Dopo un Consiglio particolarmente prolungato, martedì scorso la Regione Veneto ha approvato il “rinvio in commissione” della proposta di legge d’iniziativa popolare che mirava a regolamentare il ricorso al suicidio assistito. Elaborata e promossa dall’Associazione Luca Coscioni, la proposta di legge recava il titolo: “Procedure e tempi per l’assistenza sanitaria regionale al suicidio medicalmente assistito ai sensi e per effetto della sentenza n. 242 del 2019 della Corte costituzionale”. Anche se non si tratta di una vera e propria bocciatura, il voto di martedì suona come un affossamento “de facto” della proposta di legge. Il rinvio in commissione è stato votato dopo che erano stati bocciati l’articolo 1 e, soprattutto, l’articolo 2 che costituisce un punto fondamentale della proposta di legge (quindi, caduto questo articolo, l’intero dispositivo si è sgretolato). Per approvare la proposta di legge, serviva la maggioranza assoluta, vale a dire 26 voti (51 sono i membri del Consiglio regionale): nelle votazioni per i primi due articoli, invece, i favorevoli sono stati 25 (quindi uno in meno rispetto a quanto richiesto), contro i 22 contrari, i 3 astenuti e un assente.
Per “suicidio assistito” si intende quella procedura con cui si autorizza, a determinate condizioni, l’autosomministrazione di un farmaco letale ad un paziente che ne faccia richiesta. Se è vero che in Italia tale ricorso non è sanzionabile in virtù di una sentenza della Corte Costituzionale (la citata n. 242 del 2019), non esiste – né a livello regionale né a livello nazionale – una legge che ne definisca i tempi e le modalità: un effettivo “vuoto legislativo” che andrebbe colmato.

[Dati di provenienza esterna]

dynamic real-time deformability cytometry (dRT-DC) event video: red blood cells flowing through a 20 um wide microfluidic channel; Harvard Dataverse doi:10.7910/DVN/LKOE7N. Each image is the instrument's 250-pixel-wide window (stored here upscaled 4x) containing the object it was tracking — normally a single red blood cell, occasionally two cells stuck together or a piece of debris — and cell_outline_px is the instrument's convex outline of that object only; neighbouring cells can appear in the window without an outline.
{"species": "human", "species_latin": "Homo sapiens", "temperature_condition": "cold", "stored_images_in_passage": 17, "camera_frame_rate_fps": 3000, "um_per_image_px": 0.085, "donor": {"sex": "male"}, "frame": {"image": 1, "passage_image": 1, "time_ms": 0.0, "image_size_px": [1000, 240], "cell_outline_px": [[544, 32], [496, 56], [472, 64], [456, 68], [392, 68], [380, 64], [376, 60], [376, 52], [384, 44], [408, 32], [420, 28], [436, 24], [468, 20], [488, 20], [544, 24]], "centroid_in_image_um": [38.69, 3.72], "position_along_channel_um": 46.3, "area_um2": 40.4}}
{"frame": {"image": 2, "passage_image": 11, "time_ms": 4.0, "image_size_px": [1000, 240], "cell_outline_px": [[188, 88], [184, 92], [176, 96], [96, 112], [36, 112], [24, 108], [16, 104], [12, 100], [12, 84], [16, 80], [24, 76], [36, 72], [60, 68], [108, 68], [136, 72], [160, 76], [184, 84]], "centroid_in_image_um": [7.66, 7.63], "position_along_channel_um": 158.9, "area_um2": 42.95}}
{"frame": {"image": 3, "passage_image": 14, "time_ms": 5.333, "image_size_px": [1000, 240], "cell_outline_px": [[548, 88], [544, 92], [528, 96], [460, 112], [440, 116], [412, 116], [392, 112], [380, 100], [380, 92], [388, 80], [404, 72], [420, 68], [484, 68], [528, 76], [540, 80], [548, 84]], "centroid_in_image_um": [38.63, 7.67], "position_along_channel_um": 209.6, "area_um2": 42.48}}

Su questo delicato argomento, si erano espressi nell’ottobre scorso anche i Vescovi e la Pastorale della Salute del Nordest, con una “Nota” dal titolo “Suicidio assistito o malati assistiti?”. Molto critica sul fatto che siano le Regioni a prendere l’iniziativa su un tema che spetta al “legislatore nazionale” e quindi al Parlamento, la Nota definiva il suicidio assistito “una scorciatoia”, come ogni forma di eutanasia, perché induce il malato “a percepirsi come un peso a causa della sua malattia”, e ribadiva l’urgenza della promozione di politiche sanitarie che favoriscano la conoscenza e l’uso delle cure palliative, la formazione del personale e la presenza degli “hospice” dove accompagnare dignitosamente i malati terminali.
Al netto delle questioni di carattere giuridico (spetta ad una legge regionale regolamentare un tale ambito?), delle implicazioni politiche del voto (la maggioranza si è divisa?) e degli strascichi successivi (inevitabilmente polemici?), va detto che il dibattito del Consiglio regionale del Veneto è stato caratterizzato da una pacatezza e da una profondità che non sono così consueti nell’agone politico. Nei rispettivi interventi, consiglieri di maggioranza e di minoranza, liberi di votare (almeno formalmente) secondo le proprie convinzioni, hanno manifestato la consapevolezza della complessità e della delicatezza della questione riguardante il “fine vita”. Hanno messo in gioco se stessi, esprimendo il proprio punto di vista sulla libertà individuale, sulla morte e sul dolore, manifestando più volte “rispetto” nei confronti di chi avesse una visione diversa. Si sono appellati all’esperienza personale, chiamando in causa uomini e donne (a volte anche storie di familiari e amici) che avevano attraversato situazioni di malattia e di sofferenza. È risuonato più volte il riferimento alla laicità dello Stato e alla libertà dell’individuo, ma si è colto anche il confronto schietto con le istanze che provengono dalla fede e dalla religione (cattolica). Si è parlato molto – e in modo trasversale alle forze politiche – di “cure palliative” e di quanto sia necessario che il Servizio Sanitario le renda effettivamente disponibili per i malati gravi…
Senza voler idealizzare nulla, il dibattito del Consiglio regionale ha tuttavia dato l’idea di quello che potrebbe essere – per dirla con la Nota dei vescovi del Nordest – “uno spazio etico nel dibattito pubblico”, che “le comunità, specialmente quelle cristiane” dovrebbero sentirsi stimolate a favorire in tempi di “crisi di luoghi di confronto e di deliberazione etica”. E forse è emerso anche un modo diverso di fare politica, in cui – almeno per una volta – si lascia da parte lo spirito di polemica e si cerca di ragionare insieme, e in modo trasversale rispetto alle appartenenze di partito, su un problema che riguarda l’intera comunità civile.